You talk about how James Graham has captured a moment in parliamentary history that resonates profoundly in today’s political climate, or…
…how this production allows Christoper Eccleston to embody the tragedy of the Scottish King with such an immediacy that the language feels perfectly of our time, or…
…how you’d never taken Tom Hiddleston seriously until you’d sat feet away as blood dripped from his Coriolanus.
You press play, sit back to welcome your household into the world of theatre, and…
Oh God, it’s just crap telly.
The televisual language is all wrong.
You shuffle in your seat. You put on a brave face, pretending to like it.
Someone in the room mutters, “Why is everybody shouting?”
But the actors keep bellowing at each other; their movement is exaggerated; the lighting is brutal and overblown; sound booms in and cuts out, there’s clattering and footsteps. The staging is ‘clever’ but the stage contains the players at fixed sizes, fixed distances; the camera work feels so clumsy, even when it’s weaving around them.

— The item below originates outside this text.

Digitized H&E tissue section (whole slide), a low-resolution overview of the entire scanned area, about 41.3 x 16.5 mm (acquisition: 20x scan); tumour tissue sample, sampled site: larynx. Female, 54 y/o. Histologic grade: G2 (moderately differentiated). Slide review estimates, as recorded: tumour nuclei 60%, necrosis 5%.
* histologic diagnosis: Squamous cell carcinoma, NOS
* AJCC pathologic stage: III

And the audience. God the audience are infuriating – coughing, sneezing, and laughing uproariously at the least funny thing. Are audiences really like that?
Twenty minutes in and your sofa-mates are more than shuffling, they’re scrolling through their Instagram, or gone to the loo, or fetched some beers from the fridge.
“Honestly”, you explain, “you’d have loved it if you’d been there”.
But they are unconvinced.
You turn it off and turn it over, and you settle in to watch second rate drama or ‘reality’ TV that somehow feels more properly made in the language of telly (with its zooms, close-ups, cut-aways, and establishing shots).
You’ve lost them.
Theatre has lost them.
They will never understand why anyone would pay all that money (and give up all of that travel time) to see a less good version of the stuff they get for ‘free’, every night.
And that is the tragedy.
They will never know how truly life affirming, perception shifting and totally engrossing good theatre can be. They will never sob into their sleeve at a single turn of phrase, or emerge into the dark a different person to the one who went in from the light.
And they’ll never campaign to protect public subsidy, or support a local venue through their membership, or donate to a campaign for more open access.
Of course, it doesn’t have to be that way. Actors, directors, producers, companies are reinventing their performance, specifically for the medium…
I’ve been part of some great live and filmed events, via Zoom (thanks to Forced Entertainment and to Fuel for those),
And when theatre makers reinvent their performance, with a small screen in mind, the results can be incredibly powerful (see Ross Sutherland’s The Lost Episode on BBC iPlayer for a great example).
I’ve loved being exposed to short-form, single-person plays on YouTube. I guess they’ve always been there but I wouldn’t have found them in different times.
It doesn’t look like I’ll be in a theatre any time soon, so I am excited to see how our endlessly inventive sector will reimagine the theatrical form for ever smaller screens.
But, masterful though his performance really was, on stage, please don’t ask me to watch James Cordon’s One Man, Two Guvnors on my telly again.